Now, Arsenal have a bit more balance. The fluidity of the three attacking midfielders was evident against Everton. Whereas before stopping Mesut Ozil would slow Arsenal down, now teams have to consider Henrikh Mkhitaryan as an equally dangerous playmaker. Alongside those two, Alex Iwobi proved that, despite his obvious shortcomings, his industry and movement makes him hard to deal with. For this reason, he avoids any criticism, for now. The technical ability between those three is a daunting prospect for opposition managers.
This is where Wenger appears to have understood the needs of the team. Despite claims that he would have liked a team with both Mkhitaryan and Sanchez, his true masterstroke is finding a system that utilises Pierre-Emerick Aubameyang and Aaron Ramsey to their full abilities. Importantly, this has been created by waving goodbye to Sanchez.
With Aubameyang, he has found a striker who is happy to poach goals just as much as he likes to chase balls over the top. With the aforementioned attacking midfielders, he will be in his element.
How will Arsenal play?
Against sides that sit back and soak up pressure, he can wait for one of the trio to unlock the defence. Eventually, Aubameyang will be afforded a chance and his record speaks for itself. A shot conversion rate of 22.4% in the Bundesliga this season is deadly. Arsenal have a conversion rate of 16.9% this season in the Premier League. As a comparison, Harry Kane’s conversion rate in the league is 15.1% and Mo Salah and Sergio Aguero both sit at 21%.
However, Arsenal won’t always be dominating possession and will face some sides need to be hit on the break. The quick thinking and speed across the ground that Arsenal now possess is perfectly suited to these plays. Aubameyang offers the combined pace and ability not seen from an Arsenal forward since Thierry Henry, so he will thrive off any chance to leave defenders for dead.

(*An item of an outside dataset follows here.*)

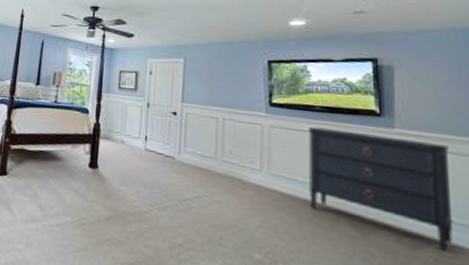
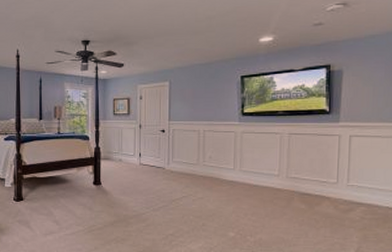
dresser: present [309,126,454,252] -> none [271,128,379,211]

But where does Ramsey fit into this? Anyone who saw the Everton game will understand immediately. With Sanchez gone, Ramsey will be given the freedom that saw him have his most successful season in 2013/14. This extra body, particularly coming from so deep, is a nightmare for defenders to deal with unless their midfield keeps focus and tracks the runs; something that often doesn’t happen.
Problems that still need solving
With all this positivity, it would be erroneous to believe there aren’t any problems that face the team. For all the attacking riches Wenger has amassed, his defensive frailties betray him as a poor man.

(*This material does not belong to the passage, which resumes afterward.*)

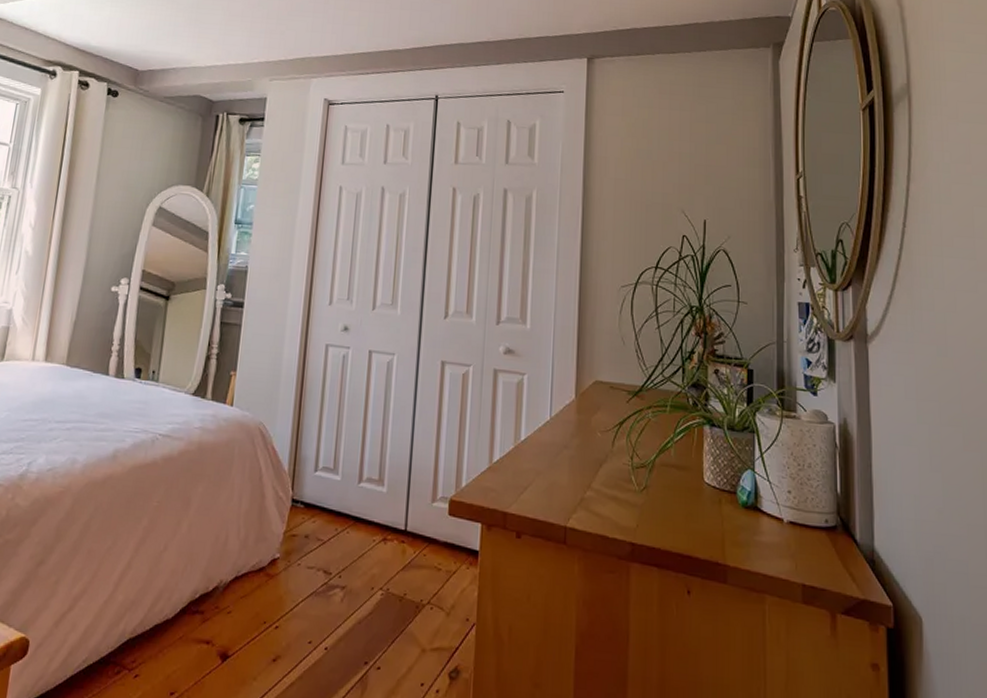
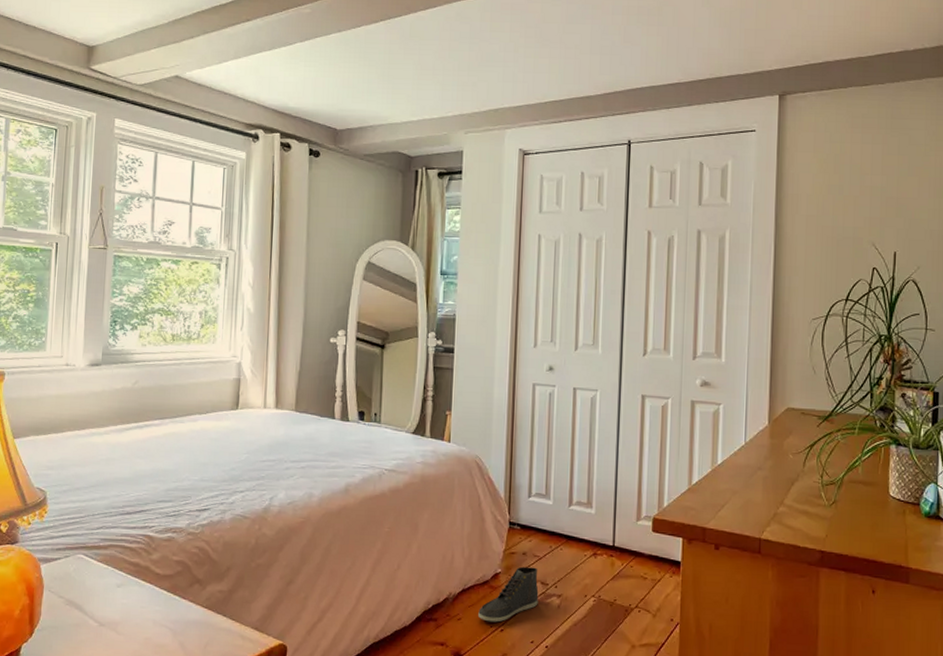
sneaker: none [251,551,321,618] -> present [478,566,539,623]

Granit Xhaka and Jack Wilshere may be the ones to suffer in this new system. The partner to Ramsey will need to be defensively sound before anything else. Additionally, they need to be able to recycle possession swiftly and consistently.
While clearly talented, both Xhaka and Wilshere cannot provide the defensive protection that this system needs. Both would be welcome replacements in the event of injury to a starter, but don’t quite fit the needs of the team at this time. The obvious exception would be if Wilshere was pushed into an attacking midfield role, which he could certainly excel at.

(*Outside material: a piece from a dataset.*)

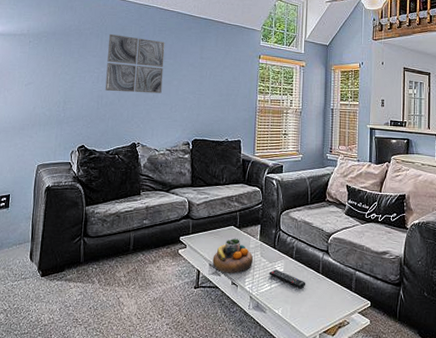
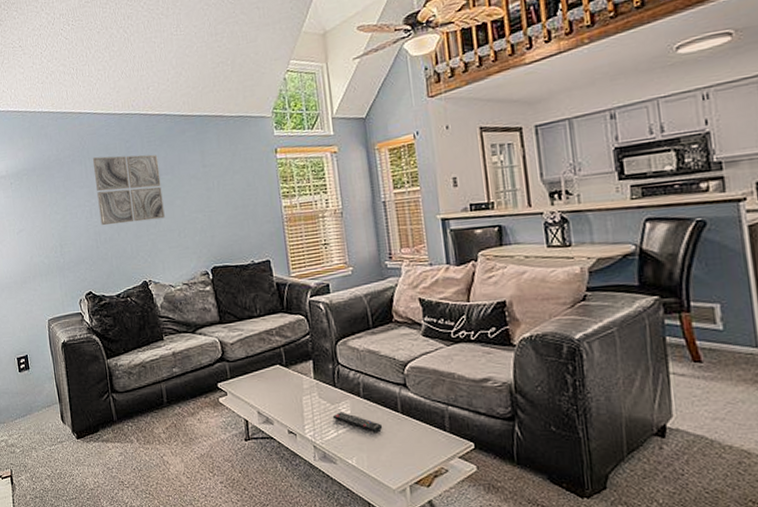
decorative bowl: present [212,238,254,274] -> none [260,378,311,421]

Wenger has found it impossible to find an adequate defensive midfielder in many years, be it through singing a ready-made star or producing a young talent. The bottom line is that Arsenal need to find their own Claude Makelele. If they want to capitalise on the abundance of talented forward players they possess, they need to act fast.
Improving the defence
The summer window will also probably see a focus on central defenders, and a goalkeeper will be high on Wenger’s list too. Laurent Koscielny and Petr Cech are both no longer top class. Shkodran Mustafi has proven inconsistent, but may only be a solid ‘keeper and complementary defensive partner away from showing his true value. Much like finding a defensive midfielder, many doubt Wenger’s ability to spot top quality centre-backs, or indeed goalkeepers, so it will be intriguing to see how the new staff change that.
However, even with plans to replace these players, the problem remains for this season at least. Of eleven outfield players, question marks hang over five of them. Those five are all part of the defensive sextuple, which is incredibly inviting for opposition teams to exploit. Eventually, this may be the difference between Champions League or Europa League football.
The system Wenger has created will work and he could have his first great team since the Invincibles. But, until any additions are walking onto the pitch for Arsenal, this delicate puzzle has every chance of falling to pieces before it is even halfway to completion.